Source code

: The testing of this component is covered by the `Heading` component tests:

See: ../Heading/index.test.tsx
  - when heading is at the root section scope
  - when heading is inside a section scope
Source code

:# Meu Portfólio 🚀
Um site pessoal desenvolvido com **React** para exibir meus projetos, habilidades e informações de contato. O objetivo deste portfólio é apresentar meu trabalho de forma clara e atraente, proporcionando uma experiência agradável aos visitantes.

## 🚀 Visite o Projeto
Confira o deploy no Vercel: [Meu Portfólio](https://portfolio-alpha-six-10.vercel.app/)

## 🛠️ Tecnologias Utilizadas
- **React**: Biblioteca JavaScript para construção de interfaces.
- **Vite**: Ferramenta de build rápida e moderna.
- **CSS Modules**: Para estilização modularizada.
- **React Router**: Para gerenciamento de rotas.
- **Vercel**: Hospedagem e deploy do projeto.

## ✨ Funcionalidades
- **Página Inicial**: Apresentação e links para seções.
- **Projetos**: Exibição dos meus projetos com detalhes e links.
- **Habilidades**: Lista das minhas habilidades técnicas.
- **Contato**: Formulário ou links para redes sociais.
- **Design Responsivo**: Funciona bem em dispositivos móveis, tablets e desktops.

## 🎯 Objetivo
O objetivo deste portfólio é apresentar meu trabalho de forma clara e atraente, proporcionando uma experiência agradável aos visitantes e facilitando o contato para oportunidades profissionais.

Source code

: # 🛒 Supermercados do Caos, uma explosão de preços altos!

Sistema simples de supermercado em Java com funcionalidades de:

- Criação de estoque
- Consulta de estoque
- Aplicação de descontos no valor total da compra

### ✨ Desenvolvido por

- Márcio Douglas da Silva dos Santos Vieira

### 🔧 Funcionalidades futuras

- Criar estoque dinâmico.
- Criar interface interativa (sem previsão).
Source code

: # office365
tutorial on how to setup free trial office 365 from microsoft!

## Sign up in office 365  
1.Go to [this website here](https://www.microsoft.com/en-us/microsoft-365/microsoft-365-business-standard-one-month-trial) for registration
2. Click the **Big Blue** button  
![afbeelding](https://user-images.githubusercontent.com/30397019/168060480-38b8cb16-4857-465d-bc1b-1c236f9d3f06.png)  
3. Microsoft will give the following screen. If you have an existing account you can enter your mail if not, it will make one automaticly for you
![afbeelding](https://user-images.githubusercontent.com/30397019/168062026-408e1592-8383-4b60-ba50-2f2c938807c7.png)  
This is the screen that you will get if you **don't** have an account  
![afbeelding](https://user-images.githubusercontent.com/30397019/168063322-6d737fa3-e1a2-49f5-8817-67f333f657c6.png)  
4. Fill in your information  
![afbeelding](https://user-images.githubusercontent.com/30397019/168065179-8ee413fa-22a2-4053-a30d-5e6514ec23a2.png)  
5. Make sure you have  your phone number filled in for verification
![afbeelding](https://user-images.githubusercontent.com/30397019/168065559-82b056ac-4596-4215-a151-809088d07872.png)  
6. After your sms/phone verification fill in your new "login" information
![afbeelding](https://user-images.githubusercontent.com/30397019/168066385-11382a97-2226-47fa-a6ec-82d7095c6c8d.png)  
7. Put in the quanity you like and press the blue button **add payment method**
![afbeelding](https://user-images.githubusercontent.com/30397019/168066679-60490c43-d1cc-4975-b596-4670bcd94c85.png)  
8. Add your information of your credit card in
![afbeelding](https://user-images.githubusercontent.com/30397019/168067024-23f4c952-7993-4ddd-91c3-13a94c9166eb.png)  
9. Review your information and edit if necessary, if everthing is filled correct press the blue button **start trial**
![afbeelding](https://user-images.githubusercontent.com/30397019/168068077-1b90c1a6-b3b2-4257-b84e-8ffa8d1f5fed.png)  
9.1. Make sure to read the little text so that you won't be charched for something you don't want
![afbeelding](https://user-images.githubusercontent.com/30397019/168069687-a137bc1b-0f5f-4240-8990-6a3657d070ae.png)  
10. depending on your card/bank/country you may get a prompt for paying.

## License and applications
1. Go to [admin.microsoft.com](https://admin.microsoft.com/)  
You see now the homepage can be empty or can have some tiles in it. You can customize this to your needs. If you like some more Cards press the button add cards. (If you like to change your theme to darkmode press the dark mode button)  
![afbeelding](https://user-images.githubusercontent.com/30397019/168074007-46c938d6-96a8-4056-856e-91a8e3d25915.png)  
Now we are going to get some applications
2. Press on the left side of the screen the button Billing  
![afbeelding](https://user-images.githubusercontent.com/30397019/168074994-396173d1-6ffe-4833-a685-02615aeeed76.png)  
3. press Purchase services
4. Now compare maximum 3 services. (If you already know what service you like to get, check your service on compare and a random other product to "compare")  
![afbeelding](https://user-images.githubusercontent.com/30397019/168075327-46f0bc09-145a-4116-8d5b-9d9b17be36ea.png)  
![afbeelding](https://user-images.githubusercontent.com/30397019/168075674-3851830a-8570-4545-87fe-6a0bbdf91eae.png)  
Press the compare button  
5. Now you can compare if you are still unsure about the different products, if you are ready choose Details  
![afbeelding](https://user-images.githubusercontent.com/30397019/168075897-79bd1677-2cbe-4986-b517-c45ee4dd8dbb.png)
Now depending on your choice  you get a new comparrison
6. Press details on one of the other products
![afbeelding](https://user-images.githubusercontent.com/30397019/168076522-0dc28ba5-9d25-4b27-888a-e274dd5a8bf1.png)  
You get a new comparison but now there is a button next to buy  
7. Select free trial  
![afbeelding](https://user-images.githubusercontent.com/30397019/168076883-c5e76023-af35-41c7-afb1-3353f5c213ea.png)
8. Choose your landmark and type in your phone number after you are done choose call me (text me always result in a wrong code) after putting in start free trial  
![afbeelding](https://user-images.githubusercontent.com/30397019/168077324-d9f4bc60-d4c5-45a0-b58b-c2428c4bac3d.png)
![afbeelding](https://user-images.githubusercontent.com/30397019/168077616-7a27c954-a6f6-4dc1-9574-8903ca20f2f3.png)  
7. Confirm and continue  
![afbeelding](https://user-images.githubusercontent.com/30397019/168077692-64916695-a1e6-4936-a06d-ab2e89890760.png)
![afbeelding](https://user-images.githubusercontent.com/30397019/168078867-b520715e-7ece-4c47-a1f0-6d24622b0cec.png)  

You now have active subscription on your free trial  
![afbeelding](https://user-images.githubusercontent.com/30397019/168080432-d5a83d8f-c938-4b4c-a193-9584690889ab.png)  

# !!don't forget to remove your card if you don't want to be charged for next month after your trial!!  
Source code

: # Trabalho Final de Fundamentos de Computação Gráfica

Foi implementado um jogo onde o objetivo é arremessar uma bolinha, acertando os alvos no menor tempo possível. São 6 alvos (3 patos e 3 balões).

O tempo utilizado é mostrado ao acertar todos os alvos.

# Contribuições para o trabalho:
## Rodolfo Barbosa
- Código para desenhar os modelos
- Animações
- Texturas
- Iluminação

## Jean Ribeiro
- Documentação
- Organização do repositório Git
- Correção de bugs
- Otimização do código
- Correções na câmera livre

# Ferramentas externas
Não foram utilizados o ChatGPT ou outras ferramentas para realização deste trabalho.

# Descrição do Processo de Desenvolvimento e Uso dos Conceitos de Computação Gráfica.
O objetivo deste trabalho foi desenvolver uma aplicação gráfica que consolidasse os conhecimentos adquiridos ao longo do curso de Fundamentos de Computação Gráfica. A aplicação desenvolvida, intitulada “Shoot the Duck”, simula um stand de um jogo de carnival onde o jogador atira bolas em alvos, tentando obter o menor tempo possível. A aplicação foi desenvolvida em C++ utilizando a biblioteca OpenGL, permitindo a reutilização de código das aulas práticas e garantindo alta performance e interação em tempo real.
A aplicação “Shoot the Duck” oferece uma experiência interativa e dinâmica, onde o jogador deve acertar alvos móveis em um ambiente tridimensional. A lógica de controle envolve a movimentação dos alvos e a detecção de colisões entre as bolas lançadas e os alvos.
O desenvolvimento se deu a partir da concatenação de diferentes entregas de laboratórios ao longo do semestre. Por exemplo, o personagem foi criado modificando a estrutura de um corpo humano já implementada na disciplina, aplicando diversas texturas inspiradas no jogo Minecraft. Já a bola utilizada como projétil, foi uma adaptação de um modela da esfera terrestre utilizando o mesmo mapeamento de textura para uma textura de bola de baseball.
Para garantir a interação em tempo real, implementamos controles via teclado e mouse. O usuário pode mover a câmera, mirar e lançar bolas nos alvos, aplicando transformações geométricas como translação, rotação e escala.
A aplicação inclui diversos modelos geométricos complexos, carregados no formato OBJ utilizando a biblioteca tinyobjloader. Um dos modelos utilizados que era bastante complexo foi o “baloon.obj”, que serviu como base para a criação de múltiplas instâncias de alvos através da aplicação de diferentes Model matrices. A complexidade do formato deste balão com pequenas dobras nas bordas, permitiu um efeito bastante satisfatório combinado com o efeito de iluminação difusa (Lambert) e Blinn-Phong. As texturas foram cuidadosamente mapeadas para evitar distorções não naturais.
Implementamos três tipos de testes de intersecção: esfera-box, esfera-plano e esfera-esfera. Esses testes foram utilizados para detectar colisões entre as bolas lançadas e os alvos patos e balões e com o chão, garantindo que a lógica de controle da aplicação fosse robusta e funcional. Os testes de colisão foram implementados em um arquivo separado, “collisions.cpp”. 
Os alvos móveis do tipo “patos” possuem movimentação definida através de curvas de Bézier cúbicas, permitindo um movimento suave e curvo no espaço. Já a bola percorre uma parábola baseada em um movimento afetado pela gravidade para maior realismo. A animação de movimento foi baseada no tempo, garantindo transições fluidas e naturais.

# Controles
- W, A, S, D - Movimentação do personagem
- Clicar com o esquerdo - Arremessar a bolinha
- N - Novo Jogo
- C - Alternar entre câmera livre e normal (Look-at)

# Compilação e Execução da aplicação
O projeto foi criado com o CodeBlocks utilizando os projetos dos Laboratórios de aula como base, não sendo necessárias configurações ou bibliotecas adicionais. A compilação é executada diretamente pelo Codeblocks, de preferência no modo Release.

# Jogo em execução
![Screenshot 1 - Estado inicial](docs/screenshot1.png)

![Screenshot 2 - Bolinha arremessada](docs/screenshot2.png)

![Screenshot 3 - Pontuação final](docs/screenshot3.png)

- **EXERCISE**: Please print every line of the records above from the line containing "- Bolinha arremessada](docs/screenshot2.png)" through the final line, reproducing each one unchanged.

- **SOLUTION**:
![Screenshot 2 - Bolinha arremessada](docs/screenshot2.png)

![Screenshot 3 - Pontuação final](docs/screenshot3.png)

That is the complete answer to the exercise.